Using the listing below, output only the lines from the one that contains "left shoulder: (240, 343, 13)" through the one that contains "left elbow: (350, 241, -1)", inclusive, exactly as given and without images.

* _Task inputs_
======

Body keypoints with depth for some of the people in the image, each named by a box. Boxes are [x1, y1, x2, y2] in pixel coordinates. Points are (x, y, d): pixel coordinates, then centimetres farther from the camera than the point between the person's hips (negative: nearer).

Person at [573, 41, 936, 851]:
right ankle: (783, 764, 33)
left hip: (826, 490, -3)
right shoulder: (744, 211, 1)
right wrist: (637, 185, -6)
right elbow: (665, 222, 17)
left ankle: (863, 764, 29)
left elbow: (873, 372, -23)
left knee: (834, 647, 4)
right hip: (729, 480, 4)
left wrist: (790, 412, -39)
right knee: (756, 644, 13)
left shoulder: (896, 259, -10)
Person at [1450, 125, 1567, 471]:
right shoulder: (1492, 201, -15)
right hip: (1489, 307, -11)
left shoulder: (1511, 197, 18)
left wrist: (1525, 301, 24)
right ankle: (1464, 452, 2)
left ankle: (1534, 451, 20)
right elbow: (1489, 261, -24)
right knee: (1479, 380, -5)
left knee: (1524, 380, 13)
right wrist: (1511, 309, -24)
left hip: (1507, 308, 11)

======

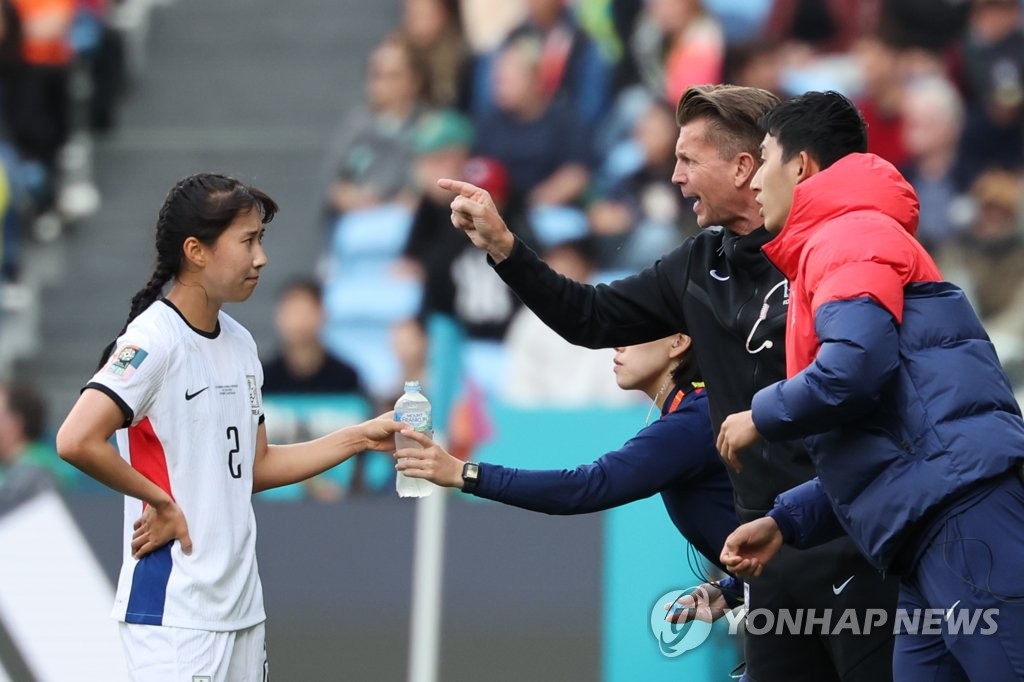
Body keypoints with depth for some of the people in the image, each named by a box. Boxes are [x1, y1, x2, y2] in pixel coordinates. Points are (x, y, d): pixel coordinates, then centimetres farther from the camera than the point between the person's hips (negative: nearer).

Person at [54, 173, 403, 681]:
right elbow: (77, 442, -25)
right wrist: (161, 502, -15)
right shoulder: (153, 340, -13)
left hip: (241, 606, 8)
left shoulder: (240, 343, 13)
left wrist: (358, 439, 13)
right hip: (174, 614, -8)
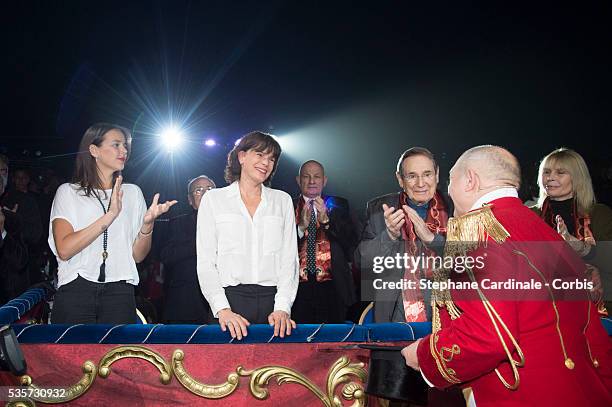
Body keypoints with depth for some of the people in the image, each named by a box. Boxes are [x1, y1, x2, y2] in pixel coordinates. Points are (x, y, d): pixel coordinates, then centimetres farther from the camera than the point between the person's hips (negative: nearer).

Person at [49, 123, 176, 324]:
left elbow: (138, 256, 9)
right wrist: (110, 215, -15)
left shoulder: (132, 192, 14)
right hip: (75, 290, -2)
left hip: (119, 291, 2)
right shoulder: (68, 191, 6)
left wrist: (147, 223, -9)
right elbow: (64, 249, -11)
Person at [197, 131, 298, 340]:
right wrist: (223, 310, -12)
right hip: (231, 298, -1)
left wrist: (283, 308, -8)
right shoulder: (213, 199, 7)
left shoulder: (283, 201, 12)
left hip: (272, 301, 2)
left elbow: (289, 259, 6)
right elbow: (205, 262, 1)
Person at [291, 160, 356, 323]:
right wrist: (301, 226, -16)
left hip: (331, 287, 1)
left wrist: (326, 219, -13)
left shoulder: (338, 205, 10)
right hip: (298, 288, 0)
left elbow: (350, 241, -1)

======

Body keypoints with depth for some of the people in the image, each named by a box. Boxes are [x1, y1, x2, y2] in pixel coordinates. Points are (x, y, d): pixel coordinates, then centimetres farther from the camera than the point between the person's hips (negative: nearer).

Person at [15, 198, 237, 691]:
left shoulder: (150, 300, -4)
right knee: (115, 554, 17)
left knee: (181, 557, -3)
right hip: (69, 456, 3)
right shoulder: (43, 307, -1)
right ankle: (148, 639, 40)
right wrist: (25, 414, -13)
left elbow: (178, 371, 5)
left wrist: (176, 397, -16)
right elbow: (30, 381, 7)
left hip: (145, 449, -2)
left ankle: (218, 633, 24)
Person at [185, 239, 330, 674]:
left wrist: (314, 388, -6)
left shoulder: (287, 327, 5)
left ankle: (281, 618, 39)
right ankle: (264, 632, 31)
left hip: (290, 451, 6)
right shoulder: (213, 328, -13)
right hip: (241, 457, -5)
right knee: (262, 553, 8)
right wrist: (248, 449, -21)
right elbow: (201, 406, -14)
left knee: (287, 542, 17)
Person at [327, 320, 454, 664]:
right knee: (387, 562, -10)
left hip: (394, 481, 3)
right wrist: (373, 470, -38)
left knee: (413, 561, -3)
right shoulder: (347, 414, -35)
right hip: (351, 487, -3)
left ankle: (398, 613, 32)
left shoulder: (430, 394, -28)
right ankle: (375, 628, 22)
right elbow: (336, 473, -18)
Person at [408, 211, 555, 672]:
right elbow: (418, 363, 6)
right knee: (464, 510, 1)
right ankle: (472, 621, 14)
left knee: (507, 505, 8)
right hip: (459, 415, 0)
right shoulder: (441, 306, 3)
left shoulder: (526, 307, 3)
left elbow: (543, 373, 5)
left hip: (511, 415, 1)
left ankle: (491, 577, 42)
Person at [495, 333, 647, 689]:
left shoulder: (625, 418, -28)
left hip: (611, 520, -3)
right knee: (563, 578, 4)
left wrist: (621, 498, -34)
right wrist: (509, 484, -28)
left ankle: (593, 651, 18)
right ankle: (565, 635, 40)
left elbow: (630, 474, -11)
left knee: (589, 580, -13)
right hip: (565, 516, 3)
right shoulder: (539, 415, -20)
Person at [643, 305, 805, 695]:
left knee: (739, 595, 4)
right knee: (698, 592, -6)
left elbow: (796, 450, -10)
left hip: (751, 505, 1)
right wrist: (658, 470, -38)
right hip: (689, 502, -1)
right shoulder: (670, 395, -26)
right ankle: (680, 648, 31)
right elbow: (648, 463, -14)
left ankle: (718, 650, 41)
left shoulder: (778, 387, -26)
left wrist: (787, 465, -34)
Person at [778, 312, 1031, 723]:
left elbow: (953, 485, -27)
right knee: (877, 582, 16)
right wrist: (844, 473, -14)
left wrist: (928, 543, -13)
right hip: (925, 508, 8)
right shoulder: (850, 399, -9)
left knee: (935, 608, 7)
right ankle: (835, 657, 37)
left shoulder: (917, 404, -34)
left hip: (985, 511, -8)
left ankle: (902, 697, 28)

======

* _Written solution_
left shoulder: (240, 343, 13)
left wrist: (358, 439, 13)
right hip: (174, 614, -8)
Body keypoints with depth for some of the people in the image, each named by a box. Boxes are [x1, y1, x2, y2] in pixel coordinates. Points are (x, y, d): pixel coordinates, then centimetres farther from the camera than the point between the person's hips (negative: nearer).

Person at [49, 123, 176, 324]:
left elbow: (138, 256, 9)
right wrist: (110, 215, -15)
left shoulder: (132, 192, 14)
right hip: (75, 290, -2)
left hip: (119, 291, 2)
right shoulder: (68, 191, 6)
left wrist: (147, 223, -9)
right elbow: (64, 249, -11)
Person at [197, 131, 298, 340]:
right wrist: (223, 310, -12)
right hip: (231, 298, -1)
left wrist: (283, 308, -8)
right shoulder: (213, 199, 7)
left shoulder: (283, 201, 12)
left hip: (272, 301, 2)
left elbow: (289, 259, 6)
right elbow: (205, 262, 1)
Person at [291, 160, 356, 323]:
right wrist: (301, 226, -16)
left hip: (331, 287, 1)
left wrist: (326, 219, -13)
left shoulder: (338, 205, 10)
right hip: (298, 288, 0)
left elbow: (350, 241, -1)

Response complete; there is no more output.